页面摘录

━━━━━━━━━━━━━━━━━━━━━━━━━━━━━━

UVALive - 3635 - Pie（二分）

题意：有F + 1（1 <= F <= 10000）个人分N（1 <= N <= 10000）个圆形派，每个人得到的派面积相同，且必须是一整块（不能够两个甚至多个派拼在一起），求每个人最多能得到多大面积的派。（误差最多到0.001）

因为答案是小数类型的，并且N高达10000，故不可暴力枚举。

可以二分枚举最大面积，然后检查是否切出来派的总个数大于等于F + 1。

（判相等时不可直接判相等，需要加精度控制）

 

#include<cstdio>  
#include<cstring>  
#include<cctype>  
#include<cstdlib>  
#include<cmath>  
#include<iostream>  
#include<sstream>  
#include<iterator>  
#include<algorithm>  
#include<string>  
#include<vector>  
#include<set>  
#include<map>  
#include<deque>  
#include<queue>  
#include<stack>  
#include<list>  
#define fin freopen("in.txt", "r", stdin)  
#define fout freopen("out.txt", "w", stdout)  
#define pr(x) cout << #x << " : " << x << "   "  
#define prln(x) cout << #x << " : " << x << endl  
typedef long long ll;  
typedef unsigned long long llu;  
const int INT_INF = 0x3f3f3f3f;  
const int INT_M_INF = 0x7f7f7f7f;  
const ll LL_INF = 0x3f3f3f3f3f3f3f3f;  
const ll LL_M_INF = 0x7f7f7f7f7f7f7f7f;  
const double pi = acos(-1.0);  
const double EPS = 1e-6;  
const int dx[] = {0, 0, -1, 1};  
const int dy[] = {-1, 1, 0, 0};  
const ll MOD = 1e9 + 7;  
const int MAXN = 100 + 10;  
const int MAXT = 10000 + 10;  
using namespace std;  
  
int T, n, f;  
double a[MAXT];  
  
bool judge(double area){  
    int sum = 0;  
    for(int i = 0; i < n; ++i)  sum += int(a[i] / area);  
    return sum >= f;  
}  
  
int main(){  
    scanf("%d", &T);  
    while(T--){  
        scanf("%d%d", &n, &f);  
        for(int i = 0; i < n; ++i){  
            scanf("%lf", a + i);  
            a[i] = a[i] * a[i] * pi;  
        }  
        ++f;  
        double l = 0.0, r = *max_element(a, a + n);  
        while(l + EPS < r){  
            double mid = (l + r) / 2;  
            if(judge(mid))  l = mid;  
            else  r = mid;  
        }  
        printf("%.4lf\n", l);  
    }  
    return 0;  
}

━━━━━━━━━━━━━━━━━━━━━━━━━━━━━━

材料列表
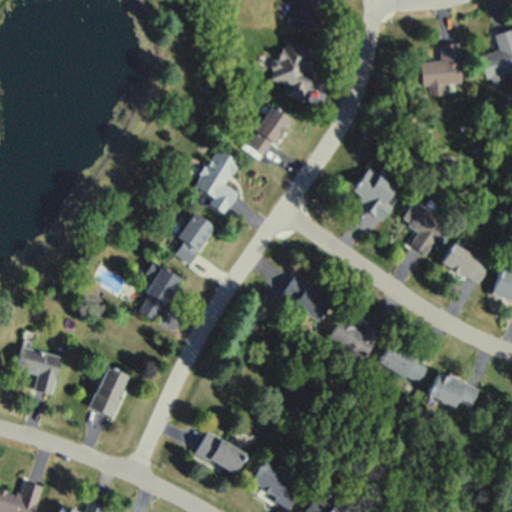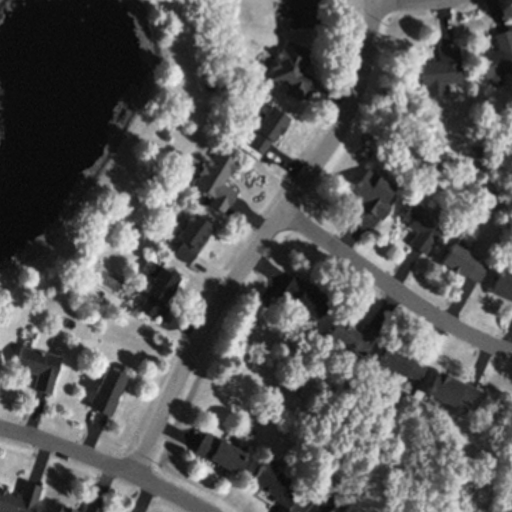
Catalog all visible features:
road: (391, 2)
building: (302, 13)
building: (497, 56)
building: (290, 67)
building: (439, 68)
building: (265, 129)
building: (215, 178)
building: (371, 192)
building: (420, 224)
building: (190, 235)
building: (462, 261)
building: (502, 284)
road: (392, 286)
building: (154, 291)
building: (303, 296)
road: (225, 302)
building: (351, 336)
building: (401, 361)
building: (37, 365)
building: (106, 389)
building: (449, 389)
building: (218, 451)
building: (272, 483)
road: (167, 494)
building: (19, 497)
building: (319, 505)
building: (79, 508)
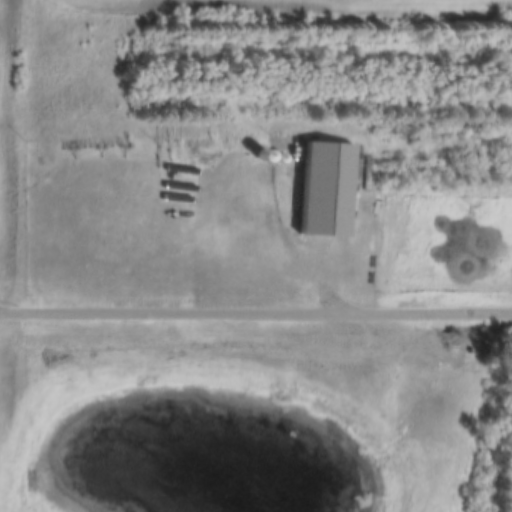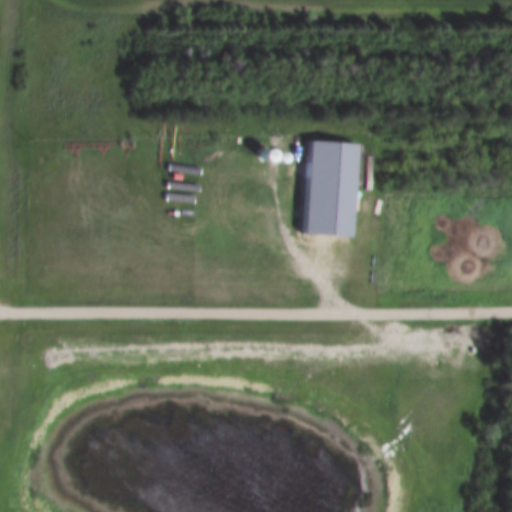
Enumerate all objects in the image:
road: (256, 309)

━━━━━━━━━━━━━━━━━━━━━━━━━━━━━━

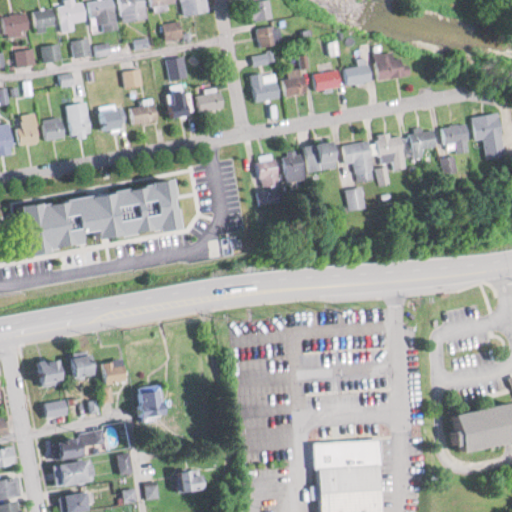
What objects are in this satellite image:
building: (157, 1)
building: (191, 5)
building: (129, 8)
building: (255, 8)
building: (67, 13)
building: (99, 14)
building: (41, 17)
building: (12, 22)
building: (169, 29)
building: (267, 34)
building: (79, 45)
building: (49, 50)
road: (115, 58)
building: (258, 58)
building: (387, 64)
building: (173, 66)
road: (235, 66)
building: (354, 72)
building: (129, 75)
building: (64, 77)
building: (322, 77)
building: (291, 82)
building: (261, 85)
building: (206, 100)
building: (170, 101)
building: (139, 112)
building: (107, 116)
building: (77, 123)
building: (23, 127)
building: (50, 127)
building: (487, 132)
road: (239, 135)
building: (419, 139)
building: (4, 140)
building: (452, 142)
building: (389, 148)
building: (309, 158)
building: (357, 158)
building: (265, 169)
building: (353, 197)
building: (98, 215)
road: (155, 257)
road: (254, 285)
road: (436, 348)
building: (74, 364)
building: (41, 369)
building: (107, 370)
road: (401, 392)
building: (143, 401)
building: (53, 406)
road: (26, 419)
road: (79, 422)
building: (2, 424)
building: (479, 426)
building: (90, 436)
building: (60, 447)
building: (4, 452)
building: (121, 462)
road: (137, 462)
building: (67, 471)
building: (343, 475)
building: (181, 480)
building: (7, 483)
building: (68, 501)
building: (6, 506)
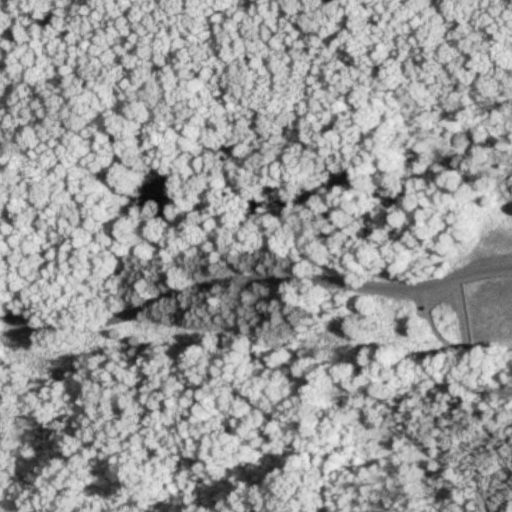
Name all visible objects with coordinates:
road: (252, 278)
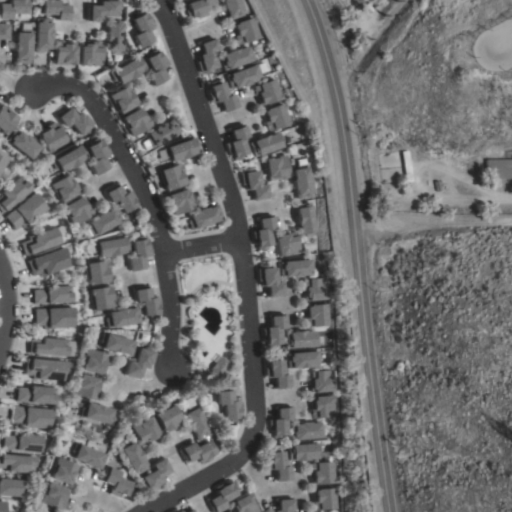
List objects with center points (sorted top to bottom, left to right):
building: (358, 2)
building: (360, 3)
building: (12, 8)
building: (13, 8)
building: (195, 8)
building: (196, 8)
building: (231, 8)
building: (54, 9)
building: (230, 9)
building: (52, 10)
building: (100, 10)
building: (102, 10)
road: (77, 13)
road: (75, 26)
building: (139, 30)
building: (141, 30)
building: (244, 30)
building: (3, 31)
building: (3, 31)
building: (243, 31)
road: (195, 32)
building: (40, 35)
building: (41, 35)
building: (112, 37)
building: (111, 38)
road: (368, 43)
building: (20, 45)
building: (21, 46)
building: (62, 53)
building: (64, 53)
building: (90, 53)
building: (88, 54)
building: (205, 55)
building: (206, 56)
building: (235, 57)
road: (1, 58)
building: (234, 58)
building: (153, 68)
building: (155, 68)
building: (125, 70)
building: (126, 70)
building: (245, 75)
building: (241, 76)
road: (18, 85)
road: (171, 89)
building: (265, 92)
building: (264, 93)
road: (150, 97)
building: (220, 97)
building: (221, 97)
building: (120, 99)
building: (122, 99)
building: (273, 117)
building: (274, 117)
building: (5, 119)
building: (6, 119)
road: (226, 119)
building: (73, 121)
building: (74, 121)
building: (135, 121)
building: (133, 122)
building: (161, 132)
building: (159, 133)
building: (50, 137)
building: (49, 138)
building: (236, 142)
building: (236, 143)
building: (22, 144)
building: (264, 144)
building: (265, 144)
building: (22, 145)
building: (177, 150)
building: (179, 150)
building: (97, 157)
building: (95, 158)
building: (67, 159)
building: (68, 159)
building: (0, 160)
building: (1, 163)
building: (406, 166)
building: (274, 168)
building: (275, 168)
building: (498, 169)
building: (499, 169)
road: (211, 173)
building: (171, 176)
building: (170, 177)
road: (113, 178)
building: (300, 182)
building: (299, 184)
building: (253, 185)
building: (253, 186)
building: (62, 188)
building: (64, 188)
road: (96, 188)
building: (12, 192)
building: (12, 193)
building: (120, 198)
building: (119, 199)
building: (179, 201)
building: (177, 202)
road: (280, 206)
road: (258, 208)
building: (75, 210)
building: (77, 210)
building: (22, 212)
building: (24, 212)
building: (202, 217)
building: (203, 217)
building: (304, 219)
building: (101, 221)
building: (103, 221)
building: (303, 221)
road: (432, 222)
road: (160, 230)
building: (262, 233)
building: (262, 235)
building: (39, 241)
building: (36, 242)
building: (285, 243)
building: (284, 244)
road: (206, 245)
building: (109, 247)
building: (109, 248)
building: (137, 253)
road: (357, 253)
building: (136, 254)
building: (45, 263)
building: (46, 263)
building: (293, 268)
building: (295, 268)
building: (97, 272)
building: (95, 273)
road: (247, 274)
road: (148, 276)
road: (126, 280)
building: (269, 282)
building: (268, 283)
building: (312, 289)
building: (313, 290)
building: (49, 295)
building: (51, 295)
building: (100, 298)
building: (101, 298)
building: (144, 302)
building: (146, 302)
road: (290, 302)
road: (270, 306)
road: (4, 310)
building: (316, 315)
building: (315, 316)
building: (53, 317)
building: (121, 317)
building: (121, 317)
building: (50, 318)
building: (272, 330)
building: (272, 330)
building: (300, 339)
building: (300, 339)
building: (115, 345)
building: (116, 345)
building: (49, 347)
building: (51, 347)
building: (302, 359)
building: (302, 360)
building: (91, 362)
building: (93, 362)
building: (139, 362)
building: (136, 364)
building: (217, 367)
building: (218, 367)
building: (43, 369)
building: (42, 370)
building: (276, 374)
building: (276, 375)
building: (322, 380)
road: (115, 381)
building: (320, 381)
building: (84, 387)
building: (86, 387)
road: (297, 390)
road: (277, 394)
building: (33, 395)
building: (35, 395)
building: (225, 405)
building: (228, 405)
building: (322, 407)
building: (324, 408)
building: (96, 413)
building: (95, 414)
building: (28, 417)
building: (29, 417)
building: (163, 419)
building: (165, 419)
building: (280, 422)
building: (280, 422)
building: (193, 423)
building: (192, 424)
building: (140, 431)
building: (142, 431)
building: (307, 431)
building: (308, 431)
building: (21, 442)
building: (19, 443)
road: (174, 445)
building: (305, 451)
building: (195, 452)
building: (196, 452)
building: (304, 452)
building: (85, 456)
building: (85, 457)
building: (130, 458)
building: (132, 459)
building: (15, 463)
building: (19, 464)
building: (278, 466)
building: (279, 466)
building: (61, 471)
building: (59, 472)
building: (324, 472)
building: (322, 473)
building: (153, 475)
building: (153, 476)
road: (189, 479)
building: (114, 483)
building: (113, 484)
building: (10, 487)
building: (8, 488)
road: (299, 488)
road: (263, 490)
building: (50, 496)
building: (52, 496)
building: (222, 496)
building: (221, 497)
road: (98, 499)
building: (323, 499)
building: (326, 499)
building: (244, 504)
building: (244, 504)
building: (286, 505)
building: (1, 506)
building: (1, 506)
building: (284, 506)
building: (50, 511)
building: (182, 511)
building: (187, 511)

━━━━━━━━━━━━━━━━━━━━━━━━━━━━━━

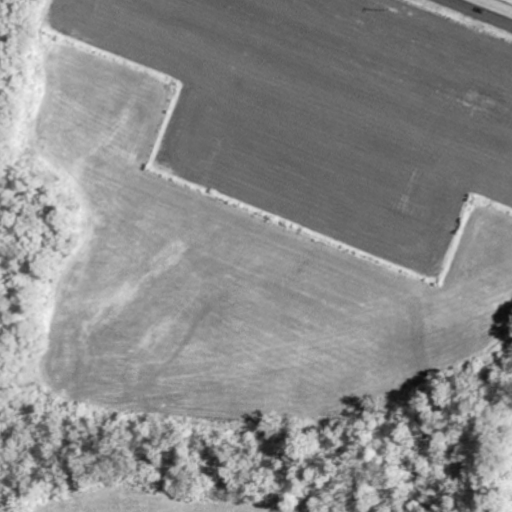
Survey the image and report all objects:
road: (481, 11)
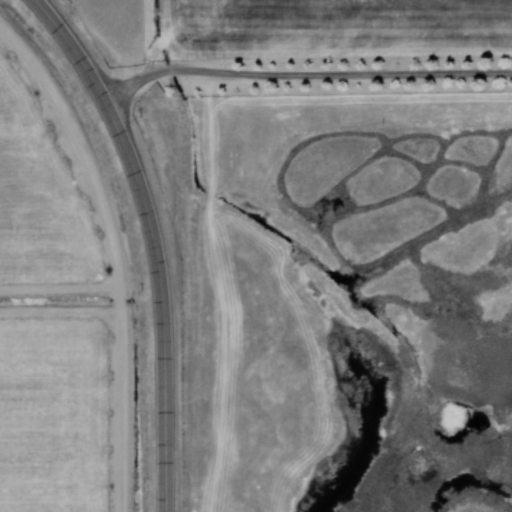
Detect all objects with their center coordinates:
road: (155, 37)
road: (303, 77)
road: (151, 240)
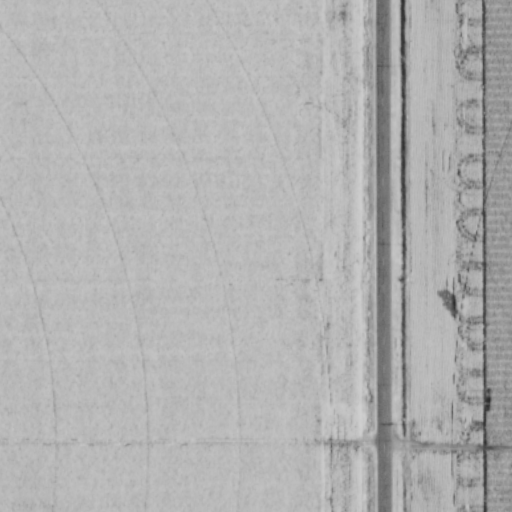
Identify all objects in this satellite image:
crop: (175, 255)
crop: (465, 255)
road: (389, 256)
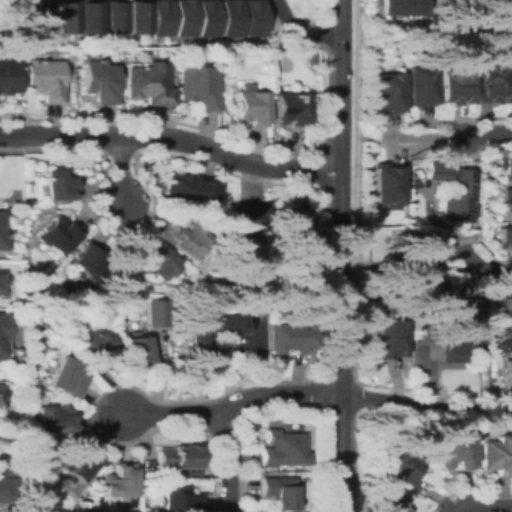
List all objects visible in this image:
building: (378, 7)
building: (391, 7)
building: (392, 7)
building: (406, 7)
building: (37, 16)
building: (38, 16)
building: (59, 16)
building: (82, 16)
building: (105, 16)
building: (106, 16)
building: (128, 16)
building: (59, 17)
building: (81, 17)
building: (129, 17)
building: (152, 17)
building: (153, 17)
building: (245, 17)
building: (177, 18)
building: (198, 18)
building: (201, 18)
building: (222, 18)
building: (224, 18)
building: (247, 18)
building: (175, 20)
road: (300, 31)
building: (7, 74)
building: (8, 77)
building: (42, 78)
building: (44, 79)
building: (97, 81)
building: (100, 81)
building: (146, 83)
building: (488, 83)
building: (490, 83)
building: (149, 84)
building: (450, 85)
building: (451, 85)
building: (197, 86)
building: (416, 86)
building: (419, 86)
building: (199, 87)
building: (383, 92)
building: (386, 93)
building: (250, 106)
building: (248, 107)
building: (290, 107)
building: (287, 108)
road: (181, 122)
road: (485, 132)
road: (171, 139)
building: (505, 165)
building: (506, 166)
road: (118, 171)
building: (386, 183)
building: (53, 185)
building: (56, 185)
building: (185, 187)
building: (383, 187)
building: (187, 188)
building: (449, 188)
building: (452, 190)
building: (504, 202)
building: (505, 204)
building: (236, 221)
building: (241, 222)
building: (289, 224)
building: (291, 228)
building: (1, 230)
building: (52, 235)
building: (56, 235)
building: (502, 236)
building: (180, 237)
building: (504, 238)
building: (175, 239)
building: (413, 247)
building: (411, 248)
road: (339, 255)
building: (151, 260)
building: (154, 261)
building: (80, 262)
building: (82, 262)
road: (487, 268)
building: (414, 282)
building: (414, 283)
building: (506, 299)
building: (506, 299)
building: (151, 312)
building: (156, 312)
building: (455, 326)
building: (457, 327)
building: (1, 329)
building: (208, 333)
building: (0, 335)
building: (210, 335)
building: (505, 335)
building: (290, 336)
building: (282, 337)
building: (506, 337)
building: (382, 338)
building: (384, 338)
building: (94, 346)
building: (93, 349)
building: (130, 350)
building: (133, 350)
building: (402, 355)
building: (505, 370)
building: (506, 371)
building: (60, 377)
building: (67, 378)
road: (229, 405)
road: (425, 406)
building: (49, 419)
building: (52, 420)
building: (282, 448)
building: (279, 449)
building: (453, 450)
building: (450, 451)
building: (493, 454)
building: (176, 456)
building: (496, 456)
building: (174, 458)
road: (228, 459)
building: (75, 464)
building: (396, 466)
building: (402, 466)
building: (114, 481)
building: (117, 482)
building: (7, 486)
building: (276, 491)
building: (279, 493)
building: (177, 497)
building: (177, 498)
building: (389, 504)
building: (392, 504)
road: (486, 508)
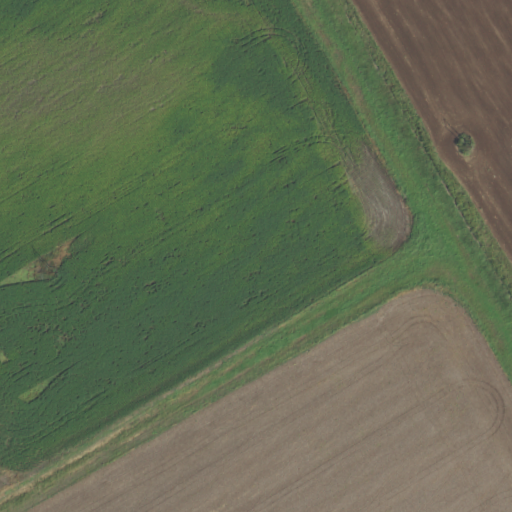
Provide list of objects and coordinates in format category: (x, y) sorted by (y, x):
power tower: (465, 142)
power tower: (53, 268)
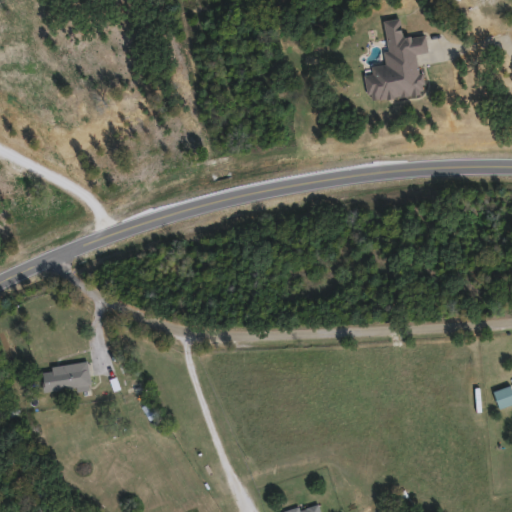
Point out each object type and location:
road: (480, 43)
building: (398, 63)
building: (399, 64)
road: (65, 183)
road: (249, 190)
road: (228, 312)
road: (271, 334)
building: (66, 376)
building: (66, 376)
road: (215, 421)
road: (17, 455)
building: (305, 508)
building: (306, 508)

━━━━━━━━━━━━━━━━━━━━━━━━━━━━━━

待办事项
1) 按照页面摘录的思路，二分枚举最大面积之后，要检查什么条件？
2) 页面摘录的代码里用 #define 定义了哪些宏？请全部列出。
3) 请输出页面摘录中从“UVALive - 3635”一直到“因为答案是小数类型的，并且N高达10000，故不可暴力枚举。”的全部内容。

各题答案
1) 检查切出来的派的总个数是否大于等于 F + 1。

2) fin、fout、pr(x)、prln(x)

3)
UVALive - 3635 - Pie（二分）

题意：有F + 1（1 <= F <= 10000）个人分N（1 <= N <= 10000）个圆形派，每个人得到的派面积相同，且必须是一整块（不能够两个甚至多个派拼在一起），求每个人最多能得到多大面积的派。（误差最多到0.001）

因为答案是小数类型的，并且N高达10000，故不可暴力枚举。